2014年に結成されたグソクムズは温かな詩情が漂う楽曲を得意とするロックバンドだ。2022年12月リリースの2ndアルバム『陽気な休日』ではメンバー全員が作詞作曲に参加し、多彩な表現で日本語ポップスを追求した。どの楽曲もリスナーの記憶をくすぐるような歌詞ばかり。90’s J-POPのフレーバーが漂う「冬のささやき」では〈吐いた息は空に吸い込まれて/広がる辺りは魔法がかかる〉と歌い、フォーキーな切なさが薫る「夢にならないように」では〈夏の終わりは いつでも/生温い感度で 風めく〉と一節目から綴る。日々の景色や季節の匂いを鮮やかに言語化する、見事なソングライターが揃ったバンドだ。

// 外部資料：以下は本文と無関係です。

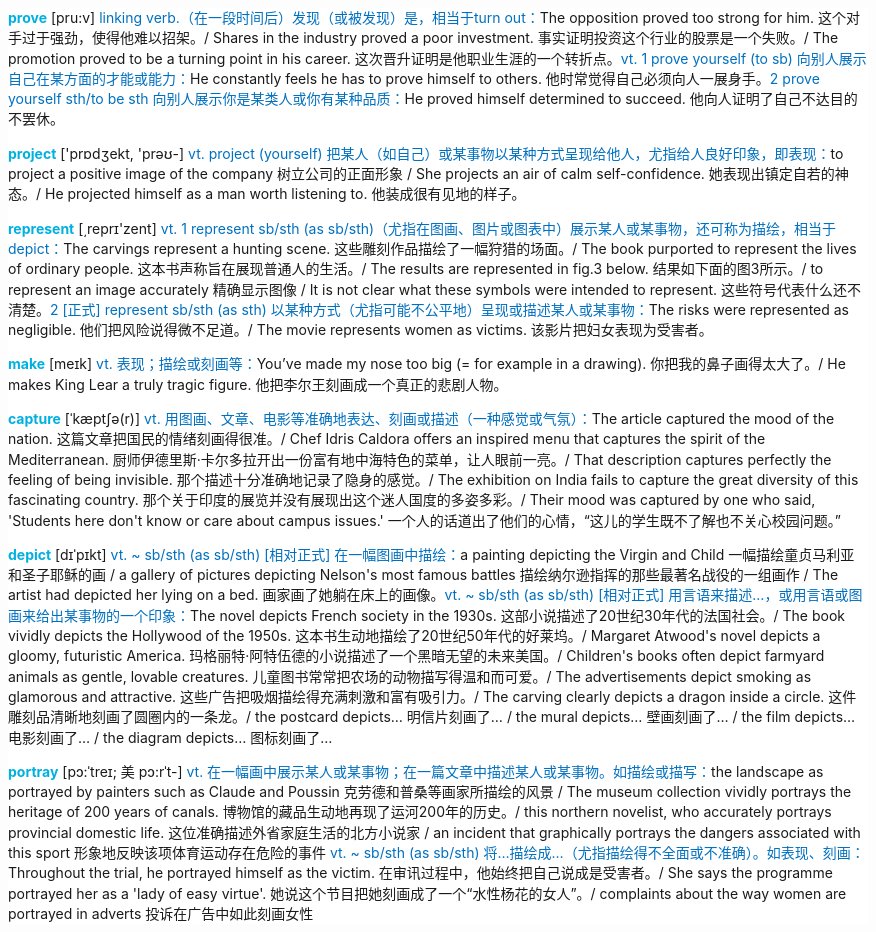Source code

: <font color="sky blue">**prove**</font> [pru:v] 
<font color="#0070c0">linking verb.（在一段时间后）发现（或被发现）是，相当于turn out：</font>The opposition proved too strong for him. 这个对手过于强劲，使得他难以招架。/ Shares in the industry proved a poor investment. 事实证明投资这个行业的股票是一个失败。/ The promotion proved to be a turning point in his career. 这次晋升证明是他职业生涯的一个转折点。<font color="#0070c0">vt. 1 prove yourself (to sb) 向别人展示自己在某方面的才能或能力：</font>He constantly feels he has to prove himself to others. 他时常觉得自己必须向人一展身手。<font color="#0070c0">2 prove yourself sth/to be sth 向别人展示你是某类人或你有某种品质：</font>He proved himself determined to succeed. 他向人证明了自己不达目的不罢休。

<font color="sky blue">**project**</font> ['prɒdʒekt, 'prəʊ-] 
<font color="#0070c0">vt. project (yourself) 把某人（如自己）或某事物以某种方式呈现给他人，尤指给人良好印象，即表现：</font>to project a positive image of the company 树立公司的正面形象 / She projects an air of calm self-confidence. 她表现出镇定自若的神态。/ He projected himself as a man worth listening to. 他装成很有见地的样子。

<font color="sky blue">**represent**</font> [͵reprɪ'zent] 
<font color="#0070c0">vt. 1 represent sb/sth (as sb/sth)（尤指在图画、图片或图表中）展示某人或某事物，还可称为描绘，相当于depict：</font>The carvings represent a hunting scene. 这些雕刻作品描绘了一幅狩猎的场面。/ The book purported to represent the lives of ordinary people. 这本书声称旨在展现普通人的生活。/ The results are represented in fig.3 below. 结果如下面的图3所示。/ to represent an image accurately 精确显示图像 / It is not clear what these symbols were intended to represent. 这些符号代表什么还不清楚。<font color="#0070c0">2 [正式] represent sb/sth (as sth) 以某种方式（尤指可能不公平地）呈现或描述某人或某事物：</font>The risks were represented as negligible. 他们把风险说得微不足道。/ The movie represents women as victims. 该影片把妇女表现为受害者。

<font color="sky blue">**make**</font> [meɪk] 
<font color="#0070c0">vt. 表现；描绘或刻画等：</font>You’ve made my nose too big (= for example in a drawing). 你把我的鼻子画得太大了。/ He makes King Lear a truly tragic figure. 他把李尔王刻画成一个真正的悲剧人物。
           
<font color="sky blue">**capture**</font> [ˈkæptʃə(r)]
<font color="#0070c0">vt. 用图画、文章、电影等准确地表达、刻画或描述（一种感觉或气氛）：</font>The article captured the mood of the nation. 这篇文章把国民的情绪刻画得很准。/ Chef Idris Caldora offers an inspired menu that captures the spirit of the Mediterranean. 厨师伊德里斯·卡尔多拉开出一份富有地中海特色的菜单，让人眼前一亮。/ That description captures perfectly the feeling of being invisible. 那个描述十分准确地记录了隐身的感觉。/ The exhibition on India fails to capture the great diversity of this fascinating country. 那个关于印度的展览并没有展现出这个迷人国度的多姿多彩。/ Their mood was captured by one who said, 'Students here don't know or care about campus issues.' 一个人的话道出了他们的心情，“这儿的学生既不了解也不关心校园问题。”

<font color="sky blue">**depict**</font> [dɪˈpɪkt]
<font color="#0070c0">vt. ~ sb/sth (as sb/sth) [相对正式] 在一幅图画中描绘：</font>a painting depicting the Virgin and Child 一幅描绘童贞马利亚和圣子耶稣的画 / a gallery of pictures depicting Nelson's most famous battles 描绘纳尔逊指挥的那些最著名战役的一组画作 / The artist had depicted her lying on a bed. 画家画了她躺在床上的画像。<font color="#0070c0">vt. ~ sb/sth (as sb/sth) [相对正式] 用言语来描述…，或用言语或图画来给出某事物的一个印象：</font>The novel depicts French society in the 1930s. 这部小说描述了20世纪30年代的法国社会。/ The book vividly depicts the Hollywood of the 1950s. 这本书生动地描绘了20世纪50年代的好莱坞。/ Margaret Atwood's novel depicts a gloomy, futuristic America. 玛格丽特·阿特伍德的小说描述了一个黑暗无望的未来美国。/ Children's books often depict farmyard animals as gentle, lovable creatures. 儿童图书常常把农场的动物描写得温和而可爱。/ The advertisements depict smoking as glamorous and attractive. 这些广告把吸烟描绘得充满刺激和富有吸引力。/ The carving clearly depicts a dragon inside a circle. 这件雕刻品清晰地刻画了圆圈内的一条龙。/ the postcard depicts… 明信片刻画了… / the mural depicts… 壁画刻画了… / the film depicts… 电影刻画了… / the diagram depicts… 图标刻画了…         

<font color="sky blue">**portray**</font> [pɔ:ˈtreɪ; 美 pɔ:rˈt-]
<font color="#0070c0">vt. 在一幅画中展示某人或某事物；在一篇文章中描述某人或某事物。如描绘或描写：</font>the landscape as portrayed by painters such as Claude and Poussin 克劳德和普桑等画家所描绘的风景 / The museum collection vividly portrays the heritage of 200 years of canals. 博物馆的藏品生动地再现了运河200年的历史。/ this northern novelist, who accurately portrays provincial domestic life. 这位准确描述外省家庭生活的北方小说家 / an incident that graphically portrays the dangers associated with this sport 形象地反映该项体育运动存在危险的事件 <font color="#0070c0">vt. ~ sb/sth (as sb/sth) 将…描绘成…（尤指描绘得不全面或不准确）。如表现、刻画：</font>Throughout the trial, he portrayed himself as the victim. 在审讯过程中，他始终把自己说成是受害者。/ She says the programme portrayed her as a 'lady of easy virtue'. 她说这个节目把她刻画成了一个“水性杨花的女人”。/ complaints about the way women are portrayed in adverts 投诉在广告中如此刻画女性
           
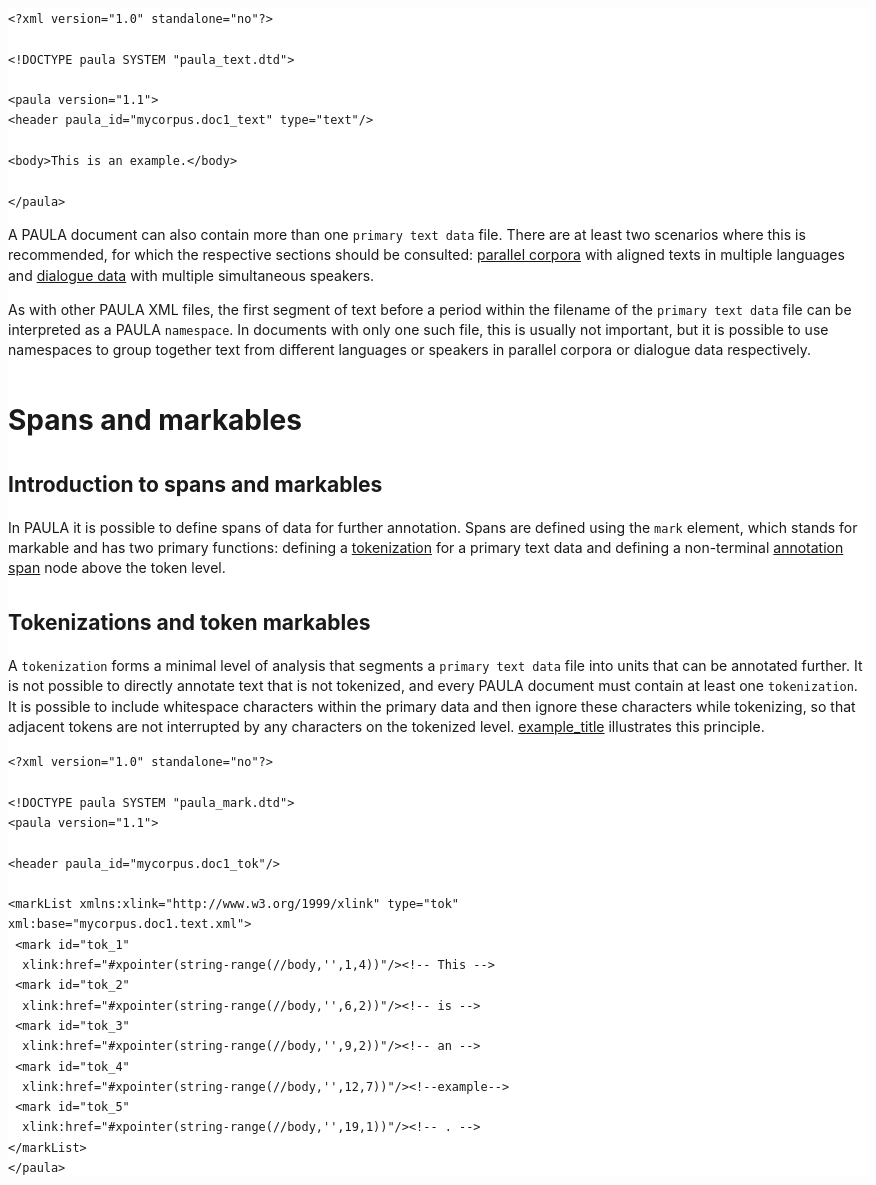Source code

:     <?xml version="1.0" standalone="no"?>
    
    <!DOCTYPE paula SYSTEM "paula_text.dtd">
    
    <paula version="1.1">
    <header paula_id="mycorpus.doc1_text" type="text"/>
    
    <body>This is an example.</body>
    
    </paula>

A PAULA document can also contain more than one `primary text
data` file. There are at least two scenarios where this is recommended,
for which the respective sections should be consulted: [parallel
corpora](#parallel_corpora) with aligned texts in multiple languages and
[dialogue data](#dialogue_data) with multiple simultaneous speakers.

As with other PAULA XML files, the first segment of text before a period
within the filename of the `primary text data` file can be interpreted
as a PAULA `namespace`. In documents with only one such file, this is
usually not important, but it is possible to use namespaces to group
together text from different languages or speakers in parallel corpora
or dialogue data respectively.

# Spans and markables

## Introduction to spans and markables

In PAULA it is possible to define spans of data for further annotation.
Spans are defined using the `mark` element, which stands for markable
and has two primary functions: defining a [tokenization](#tokenization)
for a primary text data and defining a non-terminal [annotation
span](#span_anno) node above the token level.

## Tokenizations and token markables

A `tokenization` forms a minimal level of analysis that segments a
`primary text data` file into units that can be annotated further. It is
not possible to directly annotate text that is not tokenized, and every
PAULA document must contain at least one `tokenization`. It is possible
to include whitespace characters within the primary data and then ignore
these characters while tokenizing, so that adjacent tokens are not
interrupted by any characters on the tokenized level.
[example\_title](#Example_tok) illustrates this principle.

    <?xml version="1.0" standalone="no"?>
    
    <!DOCTYPE paula SYSTEM "paula_mark.dtd">
    <paula version="1.1">
    
    <header paula_id="mycorpus.doc1_tok"/>
    
    <markList xmlns:xlink="http://www.w3.org/1999/xlink" type="tok" 
    xml:base="mycorpus.doc1.text.xml">
     <mark id="tok_1" 
      xlink:href="#xpointer(string-range(//body,'',1,4))"/><!-- This -->
     <mark id="tok_2" 
      xlink:href="#xpointer(string-range(//body,'',6,2))"/><!-- is -->
     <mark id="tok_3" 
      xlink:href="#xpointer(string-range(//body,'',9,2))"/><!-- an -->
     <mark id="tok_4" 
      xlink:href="#xpointer(string-range(//body,'',12,7))"/><!--example-->
     <mark id="tok_5" 
      xlink:href="#xpointer(string-range(//body,'',19,1))"/><!-- . -->
    </markList>
    </paula>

田中ヤコブはバンド・家主のメンバーとしても活動するシンガー。音源ではほぼ全ての楽器演奏を1人で手がけており、2022年12月リリースの3rdアルバム『IN NEUTRAL』ではパーソナルな日々の感情が個性的な日本語表現で歌に乗せられている。詫びしいアコギの音色で〈楽しいことが続いたら 悲しいことが起こってしまいそう〉と嘆く「sadness fanclub」もあれば、家主の楽曲で聴かせるような激しいギターソロが唸るエネルギッシュな「サイクルズ」もある。気分が昂る日もあれば、妙に不安な時もある、そんな気分の揺れをユーモラスな言葉で綴っており、じんわり心に効く歌をくれるシンガーだ。